For aerospace part production, machine tool volumetric accuracy is vitally important. To define it, machine geometry is a function of moving a certain amount of mass along the way system. This movement of mass needs to move straight without pitch, yaw, and roll, because any variation of these three movements is amplified as you get further and further away from the machine tool’s way system.

Without precise volumetric accuracy, the worst scenario is the machine tool will produce unacceptable parts. More commonly, the operator will chase tolerances, which increases scrapped parts.

Another way to understand volumetric accuracy is to picture two points of space within the machining cube. In theory, these two points have a perfect position in relationship to each other. They could be exactly 1,000 mm apart in the X-axis, 500 mm apart in Y-axis and 300 mm apart in the Z-axis. The first position is 0, 0, 0 in X, Y and Z, and the second position is defined by the values given above. If the machine can move to the second point with absolutely no deviation in relationship to the first point without control compensation, its volumetric accuracy positioning would be perfect.

To achieve a high volumetric accuracy, the machine needs to be designed to provide stable thermal characteristics. Volumetric accuracy is first dictated by inherent mechanical accuracy of the machine tool.

To achieve the highest level of mechanical accuracy the machine’s way and mating surfaces need to be hand-scraped.

The process of scraping actually is not what many people think. We’re not trying to scrape a particular linear axis perfectly flat. What we’re trying to do is get the mating parts to fit better together and compensate for pitch, roll and yaw of a given linear axis.
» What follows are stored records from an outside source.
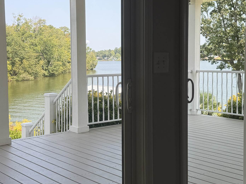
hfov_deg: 36.2
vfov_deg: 27.5
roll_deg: +0.4
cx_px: 116
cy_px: 81
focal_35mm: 53
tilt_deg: -2.9
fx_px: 377
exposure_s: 1/1005
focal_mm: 6.76
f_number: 1.78
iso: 80
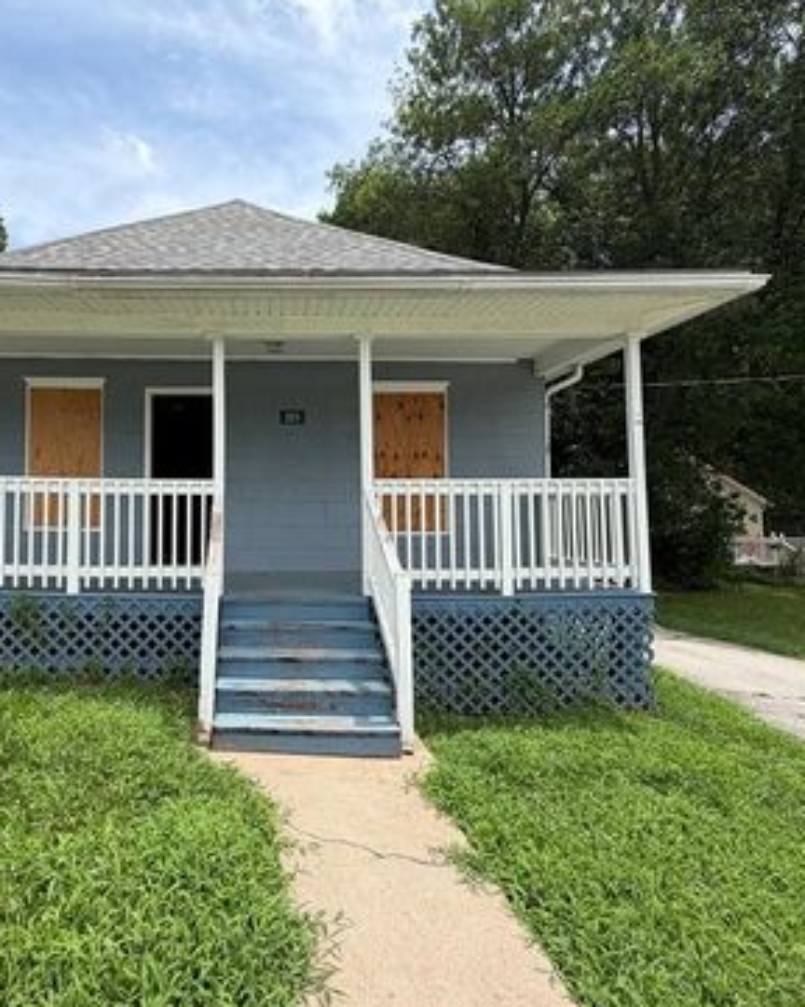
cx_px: 263
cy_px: 497
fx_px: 566
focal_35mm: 19
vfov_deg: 83.3
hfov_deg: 68.7
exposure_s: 1/770
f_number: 2.2
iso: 32
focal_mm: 2.22
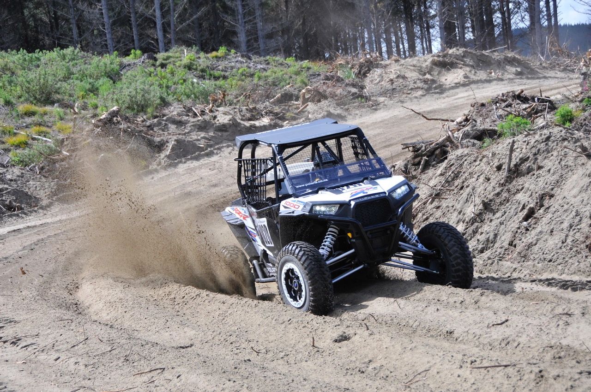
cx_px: 296
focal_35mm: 78
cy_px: 196
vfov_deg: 17.4
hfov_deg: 26.0
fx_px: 1279
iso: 500
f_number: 5.6
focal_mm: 52
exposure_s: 1/1600
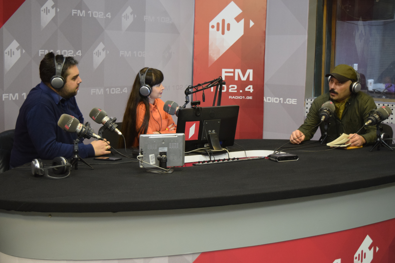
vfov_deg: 26.5
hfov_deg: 38.9
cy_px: 132
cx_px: 198
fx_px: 560
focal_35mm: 51
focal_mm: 34
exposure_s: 1/30
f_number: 4.5
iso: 1800
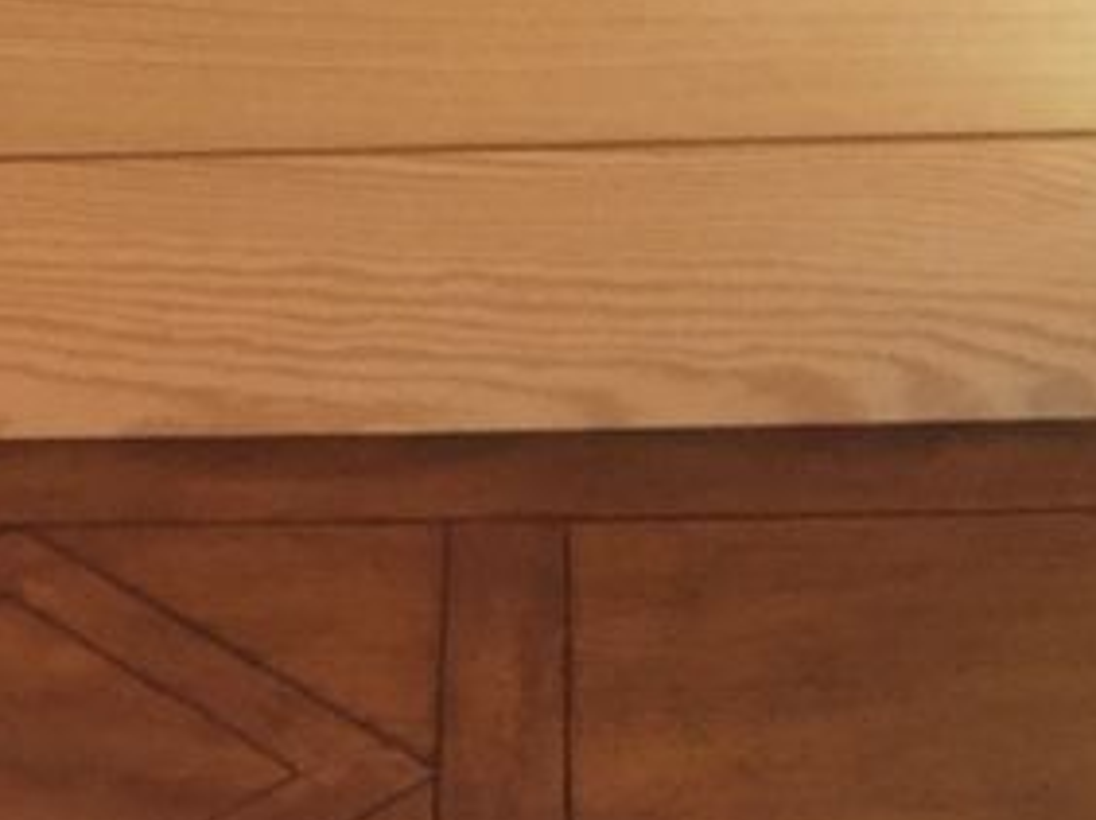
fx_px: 3258
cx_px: -23
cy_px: 1434
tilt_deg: -45.7
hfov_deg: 18.5
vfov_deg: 13.1
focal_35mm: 103
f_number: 2.2
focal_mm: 4.15
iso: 250
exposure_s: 1/20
Every machine tool that’s made is scraped to a particular specification for that machine tool based upon its kinematic design and the weight that those particular components are going to have to bear.

Other key elements are spindle thermal control, ball screw “drunkenness” control – ensuring that the thread was put on in a very concentric manner, and using very large, rigid castings with high nickel content for casting thermal stability.

To check the volumetric accuracy on a machine tool, the taper cone-cutting test is one method and this is something we do on every 5-axis machine produced.

At customer locations, many are using coupons capable of 5 axes point-measuring that are certified to their coordinate measuring machines. They use these coupons in the machine to measure the machine’s accuracy with machine probing. This is very effective for assuring the machine is accurate and nothing has happened to the machine tool to degrade the machine’s accuracy.

A question may surface about CNC control compensation. Certainly, even in extremely high-precision machine building such as ours, we rely on a certain amount of control compensation for positioning accuracy.

A CNC control can make compensation for linear position errors, but not for pitch, roll and/or yaw errors. The fundamental way to achieve long-term high volumetric accuracy is in the construction and assembly characteristics and methodologies.

The most difficult, critical aerospace components require high-precision dimensional accuracy, and that accuracy has to be reliable and stable over the course of production, which could be days for one part.

And then of course, some of these new aerospace programs have a very long life cycle—sometimes as many as 20 years. Many of these applications require a machine tool volumetric accuracy of 20 – 25 microns and some even less than that.